── INFORMATION SUPPLIED

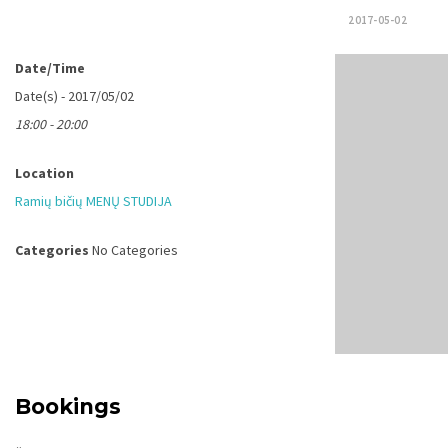
2017-05-02
Date/Time
Date(s) - 2017/05/02
18:00 - 20:00
Location
Ramių bičių MENŲ STUDIJA
Categories
No Categories
Bookings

────

Extract every line of text from the items above verbatim, leaving the pictures out of your answer.

2017-05-02
Date/Time
Date(s) - 2017/05/02
18:00 - 20:00
Location
Ramių bičių MENŲ STUDIJA
Categories
No Categories
Bookings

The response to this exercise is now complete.